Divest CoA of quasi-judicial power

Even in the audit of the Priority Development Assistance Fund, no less than the Supreme Court had noted COA’s inutility.

The Commission on Audit has to repent and reform.

Otherwise, the State may divest it of its quasi-judicial power and return it to its former status under the 1935 Constitution, as the General Auditing Office. Under GAO, the auditor has no quasi-judicial power.

Quasi-judicial power refers to a proceeding conducted by an administrative or executive official or organization that is similar to a court proceeding, e.g. a hearing conducted by the CoA Commission Proper. A court may review a decision arising from a quasi-judicial proceeding.

Under Section 2, Article X of the 1935 Constitution, “It shall be the duty of the Auditor General to bring to the attention of the proper administrative officer expenditure of funds or property which, in his opinion, are irregular, unnecessary, excessive, or extravagant. He shall also perform such other functions as may be prescribed by law.”

Keen political observers; learned men in the academe; finance accounting, and law practitioners, including judges and even justices of the graft court, have expressed their disdain, on matters involving double jeopardy, for repetition by CoA commissioner of issues that have been previously settled by jurisprudence. These experts in their field of discipline have noted and discussed in public forums numerous failures by the CoA in the performance of its constitutional duty.

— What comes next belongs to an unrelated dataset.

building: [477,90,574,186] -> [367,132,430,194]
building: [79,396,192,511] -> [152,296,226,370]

The lifting of selective pre-audit by CoA on 22 July 2011 under CoA Circular 2011-002 allowed the procurement by President Noynoy Aquino without the audit and inspection of Dengvaxia and the controversial procurement of 48 trains for the Metro Rail Transit Line 3 that were delivered in 2016 but were unused due to incompatibility issues. Both procurements involving a huge amount of public funds were fully paid.

Even in the audit of the Priority Development Assistance Fund, no less than the Supreme Court had noted CoA’s inutility. According to the Court, “Grace Pulido Tan has been Chairman of the Commission on Audit since 2011, but she could not explain why, given the fact that the alleged misuse of the PDAF has been going on for a long time, CoA had failed to look into this matter.”

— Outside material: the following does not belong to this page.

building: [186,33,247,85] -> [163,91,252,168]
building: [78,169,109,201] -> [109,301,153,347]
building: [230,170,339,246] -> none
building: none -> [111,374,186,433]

Supreme Court Senior Associate Justice Teresita de Castro then asked the CoA Chief, “Where was CoA all along?” This question was directed to Pulido Tan during the oral argument on the PDAF on 8 October 2013 where she appeared as a “Friend of the Court.”

Pulido Tan took the easy way and laid the blame on her predecessors, saying that she cannot answer the question posed to her by the Justice, claiming she was not with CoA then.

The answer failed to sit well with Justice De Castro. As she pointed out that the CoA is not ‘bound by regulations of budget and management,’ stressing that CoA is bound by its own constitutional mandate to do the job.

“You cannot just blame past CoA officials. There should be institutional continuity in the agency,” De Castro said.

Pulido Tan replying to Justice De Castro said that while she is not blaming those who came before her in CoA, she gave a very strange answer, saying that she cannot explain why she, in all that time, did not come up with an audit of the PDAF.

During the period 2010-2021, CoA has been involved in landmark cases that will haunt the audit institution for its failure to take action where that action was necessary to preclude an injustice.

A landmark case is a court case that must be studied because it has historical and legal significance. The most significant cases are those that have had a lasting effect on the application of certain laws, often concerning individual rights and liberties. We have lots of these cases that happened in CoA from 2010 to 2021.